A Simple Thank You by Kevin McManus
First published in Industrial Engineer magazine February 2005
One of the lowest cost performance improvement tools is also one of the least used - and the least correctly used. I'm talking about the thank-you. Companies spend thousands of dollars learning to design and install formal ways to recognize employees while failing to ensure that a simple thank-you is used consistently and effectively in the organization. Before you make the same mistake, take a thank-you application (TYA) assessment of your own company.
The assessment process is simple. During the course of one working day, count the number of times you hear someone say "thank you" to someone else or when you use the phrase yourself. Also keep track of how often someone uses a well-designed thank-you - one with real meaning attached to it. The chance to give good informal recognition is often missed entirely, and when the opportunity is seized, the compliment can be halfhearted or presented in a insincere manner.

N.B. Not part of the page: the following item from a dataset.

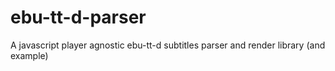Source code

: # ebu-tt-d-parser
A javascript player agnostic ebu-tt-d subtitles parser and render library (and example)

In addition to giving you an indication of how well your organization is using this low-cost tool, the TYA assessment will give you a snapshot of your organizational culture. Too often, thank-you is used as a tool (or even as a weapon) for people to get what they want instead of as a way to show gratitude or send a message of appreciation for the contributions or courtesy extended to us.
I still remember the feedback I received as part of a performance review that occurred almost 20 years ago. My supervisor informed me that one of the two people I supervised felt that I did not appreciate her efforts. I was shocked to hear this because I really did appreciate her work and knew that I could not get things done without her help. When I shared this with my boss, he encouraged me to think about how many times I had actually told her that directly. From that point forward, I have tried to improve on the frequency and delivery of my thank-yous.
Failing to use this simple tool sends a powerful message to people, just as effectively using it does. We are trying to get people to use new work practices, focus on the customer more, and improve the quality of their work. We spends lots of money trying to learn better ways to motivate people through the use of gift certificates, plaques, and tickets to sporting events that are given out to only a select group of people. At the same time, we fail to say thank you to each of our people every day in a manner that means something to them.
How does your staff know what is important to you? How often do you fail to recognize behaviors that are consistent with what you expect? Positive behavior reinforcement is a much more powerful motivator than negative feedback - it helps develop intrinsic motivation as opposed to extrinsic motivation. Saying thank you is free, and it is a form of recognition that can be distributed at any time.
I hope you TYA assessment proves me wrong, at least in the case if your organization. I experience several interactions each day as a customer, and more often than not, the service provider either fails to thank me for my business or does so in a manner that is consistent with the "Remember to say thank you" note that is scrawled on the time sheet next to the cash register. We have digressed as a society to that level - we have to be reminded to tell people we appreciate them. Real thank you's require a human touch.